Reihan Salam explains:
Not only did Obama not expand beyond his core constituencies–as always, he was crushed among Catholics, an atypically big slice of Pennsylvania’s Democratic electorate, and white working-class voters–he lost
ground with affluent professionals, the group that has powered his historic fundraising success, with weekly churchgoers, and with the moderates who have until recently seen him as one of their own. He lost Greater Pittsburgh and the Philadelphia suburbs by wide margins, and he also lost the northeastern part of the state by a whopping 66 to 34 percent. In a new Brookings study of Pennsylvania’s political demographics, William Frey and Ruy Teixeira identify this region, centered on Allentown, as key to the state’s political future.
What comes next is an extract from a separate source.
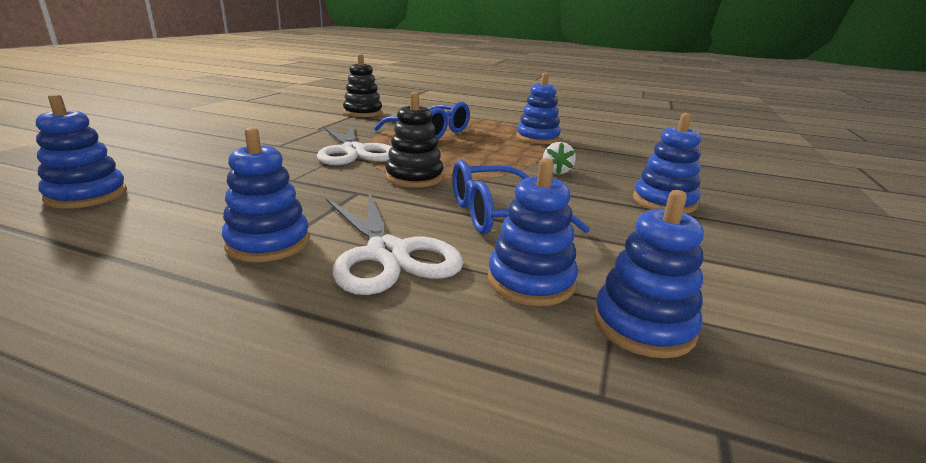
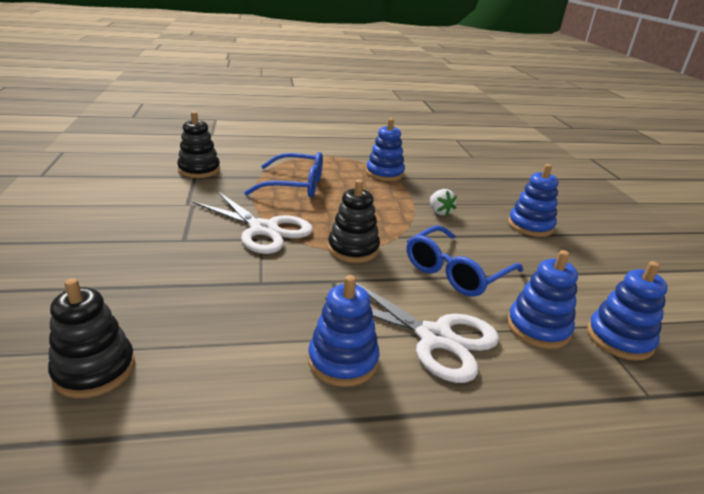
camera: 30 degrees left, 5 degrees up
(87, 195) = (94, 370): blue stacking toy -> black stacking toy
If Pennsylvania’s Northeast keeps trending Democratic, the state will become solidly blue. But if a Republican candidate can hold the line or make some modest gains with the region’s white working class voters, the picture looks very different. And as it turns out, the GOP may have a candidate who can do just that in John McCain. As Hillary Clinton’s campaign slow-marches to its unhappy end, she is offering lessons not only for how McCain can defeat Obama–she is pointing towards a possible bright future for the Republican brand. She’s probably not thrilled about that. But before we get ahead of ourselves, it’s worth considering the scale of the obstacles Republicans face.
Note that Salam doesn’t agree that McCain is by any means a lock, but I think that this paragraph explains Obama’s big problem in winning in November. Hillary! has a different set.